I do agree in general that google works extraordinarily well for the user in most cases. Your point is clearer now.


> If someone destroyed bible design blog's ranking, then I wouldn't have known I missed a superior option. I would have found stuff, but no competitors were as good.

For all you know a superior option existed but you don't know about it because 'bible design blog's SEO guy torpedoed them. I know that's reaching, especially given the subject matter but you get the point.

> The main incentive for negative SEO would be to let inferior content win, no?

I'm sure the SEO proponents would claim the exact opposite. We trust in Google to do the right thing here and I'm all for letting it be that way, but google is under no obligation to actually let the best content win. We hope they do, and we assume that our goals are aligned in this respect but frankly I have no idea how for the top 1,000,000 searches the actually achieved precision is. I would expect it to be quite high, but I have absolutely no way of verifying that and for all I know the results are junk. We will only know that that was the case when something better comes along and finds/ranks the content much better than Google does now. Comparing to Bing Google is doing ok, comparing to DDG is not fair given the relative sizes.

But I'd be one very happy person if a new search engine appeared that would give me exactly one page of results with all of them super relevant, even if it indexed only 10% of the web I would probably use it with some regularity. Quality is far more important than quantity.

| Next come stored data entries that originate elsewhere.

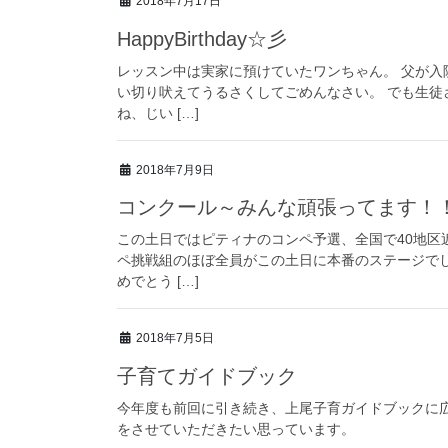
2018年7月17日
HappyBirthday☆彡
レッスン中は実家に預けていたワンちゃん。 父が入
い切り吠えてうるさくしてごめんなさい。 でも生徒
ね、じい […]
2018年7月9日
コンクール～みんな頑張ってます！
この土日ではピティナのコンペ予選、全国で40地区
ペ挑戦組のほぼ全員がこの土日に本番のステージでし
めでとう […]
2018年7月5日
子育てガイドブック
今年度も前回に引き続き、上尾子育ガイドブックに
をさせていただきたい思っています。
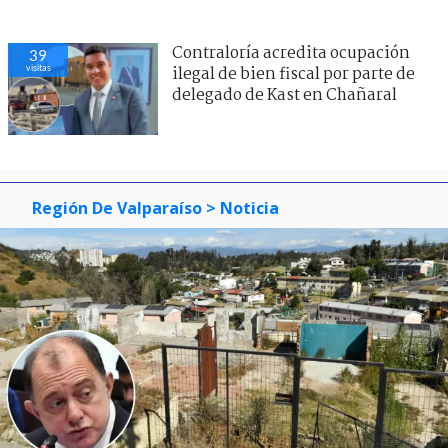
Contraloría acredita ocupación
39
visitas
ilegal de bien fiscal por parte de
delegado de Kast en Chañaral
Región De Valparaíso
> Noticia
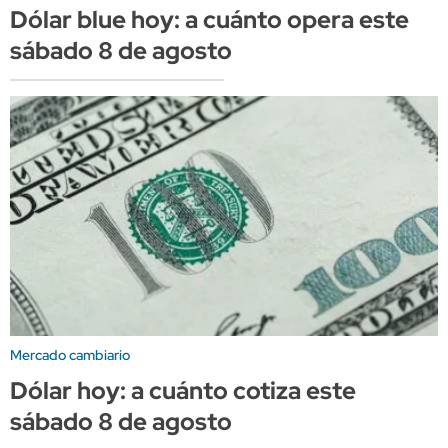
Dólar blue hoy: a cuánto opera este
sábado 8 de agosto
Mercado cambiario
Dólar hoy: a cuánto cotiza este
sábado 8 de agosto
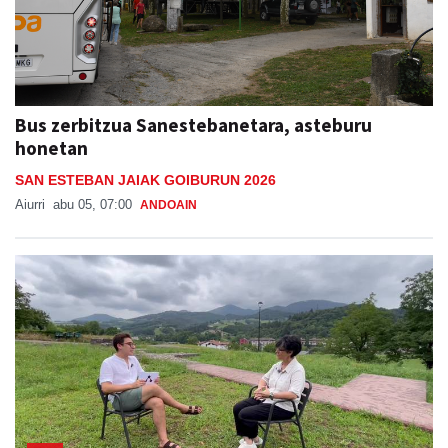
Bus zerbitzua Sanestebanetara, asteburu
honetan
SAN ESTEBAN JAIAK GOIBURUN 2026
Aiurri
abu 05, 07:00
ANDOAIN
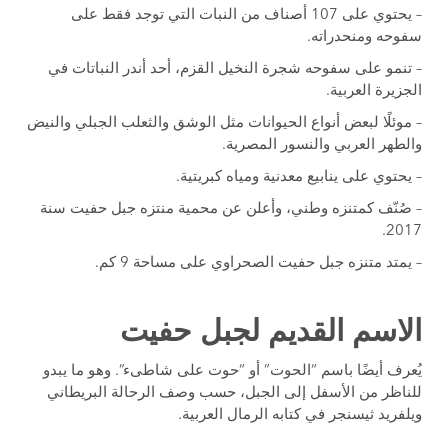
– يحتوي على 107 أصناف من النبات التي توجد فقط على
سفوحه ومنحدراته.
– تنمو على سفوحه شجرة النخيل القزم، أحد أندر النباتات في
الجزيرة العربية.
– موئلًا لبعض أنواع الحيوانات مثل الوشق والثعلب الجبلي والنيض
والطهر العربي والنسور المصرية.
– يحتوي على ينابيع معدنية ومياه كبريتية.
– صُنّف كمتنزه وطني، وأعلن عن محمية منتزه جبل حفيت سنة
2017.
– يمتد متنزه جبل حفيت الصحراوي على مساحة 9 كم.
الاسم القديم لجبل حفيت
يُعرف أيضًا باسم “الحوت” أو “حوت على شاطىء”. وهو ما يبدو
للناظر من الأسفل إلى الجبل، حسب وصف الرحالة البريطاني
ويلفريد ثيسنجر في كتابه الرمال العربية.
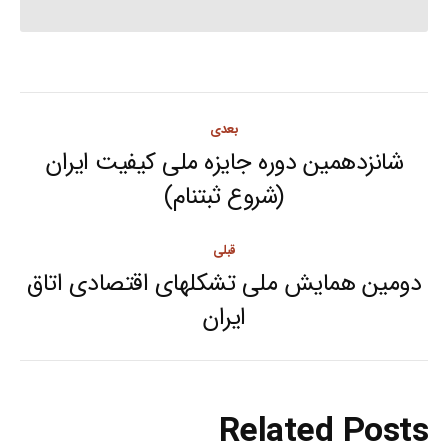
Post
بعدی
navigation
شانزدهمین دوره جایزه ملی کیفیت ایران
Next
(شروع ثبتنام)
post:
قبلی
دومین همایش ملی تشکلهای اقتصادی اتاق
Previous
ایران
post:
Related Posts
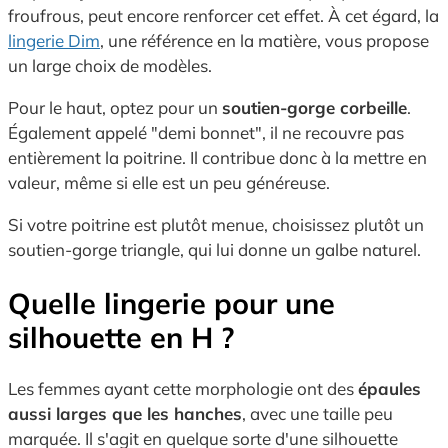
froufrous, peut encore renforcer cet effet. À cet égard, la
lingerie Dim
, une référence en la matière, vous propose
un large choix de modèles.
Pour le haut, optez pour un
soutien-gorge corbeille
.
Également appelé "demi bonnet", il ne recouvre pas
entièrement la poitrine. Il contribue donc à la mettre en
valeur, même si elle est un peu généreuse.
Si votre poitrine est plutôt menue, choisissez plutôt un
soutien-gorge triangle, qui lui donne un galbe naturel.
Quelle lingerie pour une
silhouette en H ?
Les femmes ayant cette morphologie ont des
épaules
aussi larges que les hanches
, avec une taille peu
marquée. Il s'agit en quelque sorte d'une silhouette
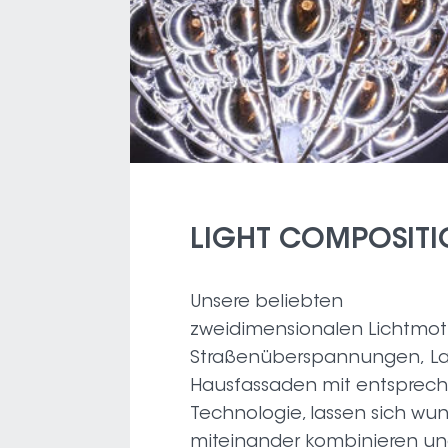
LIGHT COMPOSITI
Unsere beliebten
zweidimensionalen Lichtmoti
Straßenüberspannungen, La
Hausfassaden mit entsprech
Technologie, lassen sich wu
miteinander kombinieren un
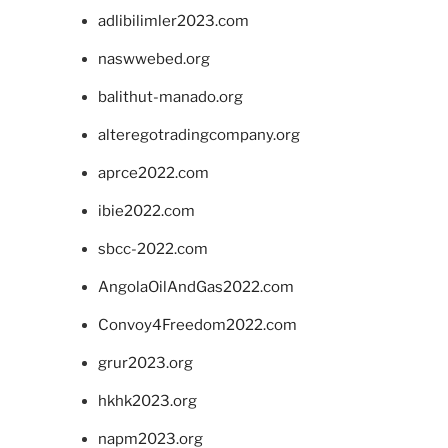
adlibilimler2023.com
naswwebed.org
balithut-manado.org
alteregotradingcompany.org
aprce2022.com
ibie2022.com
sbcc-2022.com
AngolaOilAndGas2022.com
Convoy4Freedom2022.com
grur2023.org
hkhk2023.org
napm2023.org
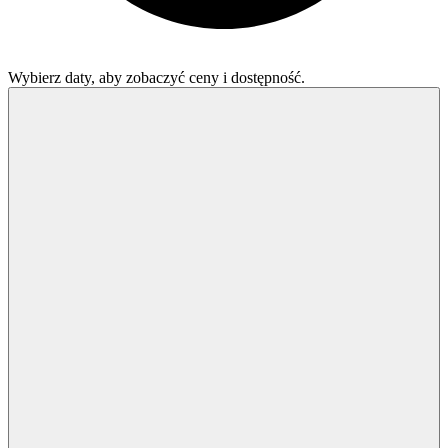
Wybierz daty, aby zobaczyć ceny i dostępność.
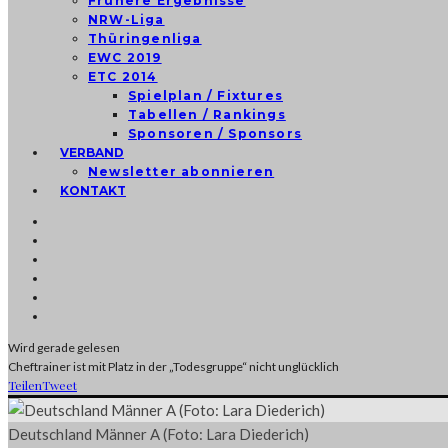
Frühere Ergebnisse
NRW-Liga
Thüringenliga
EWC 2019
ETC 2014
Spielplan / Fixtures
Tabellen / Rankings
Sponsoren / Sponsors
VERBAND
Newsletter abonnieren
KONTAKT
Wird gerade gelesen
Cheftrainer ist mit Platz in der „Todesgruppe“ nicht unglücklich
Teilen
Tweet
Deutschland Männer A (Foto: Lara Diederich)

FWIW I actually built a small search engine along those lines about 7 years ago, I never launched it because I simply don't have the resources to undertake such a project but I learned a ton about how hard the problem is that google tries to solve and even though I'm 100% at odds with them on the joint subjects of privacy and the way google+ gets rammed down my throat I do appreciate the difficulty of their position and the technical challenges involved in operating a search engine at this scale.